Added: The key here is that if you have vectors that satisfy some linear dependence, then any linear transformation must also respect that linear dependence. Since $(2,0,1) = 2(1,1,1)-(0,2,1)$, then any linear transformation $f$ will necessarily satisfy that $f(2,0,1) = 2f(1,1,1)-f(0,2,1)$. Since the values you have in (a) don't satisfy this, then you know there is no such linear transformation.
What if they do satisfy it, as in (b)? Here you have that $(0,2,-1)=2(1,0,2)+(-2,2,-5)$, so if $f$ is a linear transformation, then you must have
$$f(0,2,-1) = 2f(1,0,2) + f(-2,2,-5).$$
Here, this does happen, since
$$2f(1,0,2) + f(-2,2,-5) = 2(0,-2,1) + (3,3,1) = (3, -1, 3) = f(0,2,-1).$$
So, since they satisfy the equations, does there exist a linear transformation that does this? Yes! In fact, there are infinitely many different linear transformations that do this.
How can you find one? Well, this is where you can try doing systems of linear equations. You want to find a linear transformation
$$f(x,y,z) = (ax+by+cz, \ell x+my+nz, rx+sy+tz)$$
such that if you plug in $x=0$, $y=2$, and $z=-1$, you get $(3,-1,3)$; and if you plug in $x=1$, $y=0$, $z=2$, you get $(0,-2,1)$. This gives you six equations in nine unknowns (the unknowns being $a$, $b$, $c$, $\ell$, $m$, $n$, $r$, $s$, and $t$), and it will have a solution. (The other equation you get when you plug in $x=-2$, $y=2$, and $z=-5$ is actually a consequence of the six we already had; taht is what we checked to begin with). So you can try solving that system and getting one possible map.
(When the three vectors you have are a basis, you will get nine equations in nine unknowns with a single possible solution, so that will be the linear transformation you want.)
But there is a way here to save yourself a lot of work: take your favorite two vectors from this set of three, and then find a fourth vector that, together with the first two, makes up a basis. Then define the linear transformation by picking an arbitrary value for the image of that one.
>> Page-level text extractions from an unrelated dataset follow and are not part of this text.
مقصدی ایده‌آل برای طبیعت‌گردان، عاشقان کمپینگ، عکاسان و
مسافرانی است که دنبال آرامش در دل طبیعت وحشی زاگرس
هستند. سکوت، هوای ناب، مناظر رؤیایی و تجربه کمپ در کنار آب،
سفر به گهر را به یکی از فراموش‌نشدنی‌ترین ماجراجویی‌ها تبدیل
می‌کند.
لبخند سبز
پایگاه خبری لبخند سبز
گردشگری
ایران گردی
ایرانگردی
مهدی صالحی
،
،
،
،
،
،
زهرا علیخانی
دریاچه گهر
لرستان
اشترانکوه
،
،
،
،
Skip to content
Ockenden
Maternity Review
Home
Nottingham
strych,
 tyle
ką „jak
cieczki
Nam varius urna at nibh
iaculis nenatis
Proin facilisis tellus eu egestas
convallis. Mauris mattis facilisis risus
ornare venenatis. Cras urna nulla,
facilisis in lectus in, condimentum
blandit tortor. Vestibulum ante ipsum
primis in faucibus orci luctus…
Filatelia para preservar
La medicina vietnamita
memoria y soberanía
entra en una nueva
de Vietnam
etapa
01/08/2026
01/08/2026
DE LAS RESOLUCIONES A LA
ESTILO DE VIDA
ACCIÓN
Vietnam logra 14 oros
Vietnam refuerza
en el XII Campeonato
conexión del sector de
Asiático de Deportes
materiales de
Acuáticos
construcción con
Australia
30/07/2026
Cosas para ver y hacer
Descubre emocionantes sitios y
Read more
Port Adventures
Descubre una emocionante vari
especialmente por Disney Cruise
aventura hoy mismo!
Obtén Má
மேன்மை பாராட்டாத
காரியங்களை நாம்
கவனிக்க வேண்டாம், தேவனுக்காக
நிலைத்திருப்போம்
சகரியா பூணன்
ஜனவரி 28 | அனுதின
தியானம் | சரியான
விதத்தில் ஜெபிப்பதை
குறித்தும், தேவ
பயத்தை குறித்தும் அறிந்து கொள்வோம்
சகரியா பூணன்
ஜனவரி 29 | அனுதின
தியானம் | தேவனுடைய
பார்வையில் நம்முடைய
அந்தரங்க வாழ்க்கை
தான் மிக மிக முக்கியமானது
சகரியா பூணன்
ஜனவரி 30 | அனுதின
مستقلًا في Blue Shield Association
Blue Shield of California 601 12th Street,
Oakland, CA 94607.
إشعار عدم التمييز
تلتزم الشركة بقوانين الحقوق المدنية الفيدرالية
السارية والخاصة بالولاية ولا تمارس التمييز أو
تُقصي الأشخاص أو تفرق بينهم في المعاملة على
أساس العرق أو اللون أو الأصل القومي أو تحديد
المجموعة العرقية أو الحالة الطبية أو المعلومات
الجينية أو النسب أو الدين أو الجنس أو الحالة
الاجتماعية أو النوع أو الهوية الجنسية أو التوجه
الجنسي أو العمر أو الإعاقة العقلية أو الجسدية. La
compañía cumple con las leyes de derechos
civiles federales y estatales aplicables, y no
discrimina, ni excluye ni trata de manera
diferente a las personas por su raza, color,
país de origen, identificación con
For instance, start with $(0,2,-1)$ and $(1,0,2)$. Notice that $(1,0,0)$ is not a linear combination of these two, so $(0,2,-1)$, $(1,0,2)$, and $(1,0,0)$ makes a basis. Since we can always find a linear transformation that maps $(0,2,-1)$ to $(3,-1,3)$, $(1,0,2)$ to $(0,-2,1)$, and $(1,0,0)$ to anything (say $(0,0,0)$ because it makes things easier), that one will do. Notice that, if $f(1,0,0) = (0,0,0)$, that tells you that $a=\ell=r=0$, so now we only have three more unknowns. In fact, if we can figure out what $f(0,1,0)$ must be, that will gives us automatically $b$, $m$, and $s$; and $f(0,0,1)$ will give us $c$, $n$, and $t$. Can we do that? Yes: because $(0,2,-1)$, $(1,0,2)$, and $(1,0,0)$ are a basis: we have
$$(0,1,0) = \frac{1}{2}(0,2,-1) + \frac{1}{4}(1,0,2) -\frac{1}{4}(1,0,0).$$
So
$$f(0,1,0) = \frac{1}{2}(3,-1,3) + \frac{1}{4}(0,-2,1) - \frac{1}{4}(0,0,0).$$
Then to find the values of $c$, $n$, and $t$, we use the fact that
$$(0,0,1) = \frac{1}{2}(1,0,2) - \frac{1}{2}(1,0,0).$$
This also works when you are trying to find your function $f$ explicitly when the three vectors you have are a basis: try to write $(1,0,0)$, $(0,1,0)$, and $(0,0,1)$ as linear combinations of the three vectors (this amounts to solving three systems of three linear equations with three unknowns first; or to finding the inverse of a matrix; so it looks like the same amount of work, but because there are a lot of zeros it is often easier to solve these than the general one with $a$, $b,\ldots,t$). And then use the value that $f$ must have at $(1,0,0)$, $(0,1,0)$, and $(0,0,1)$ to figure out the "formula" for $f$.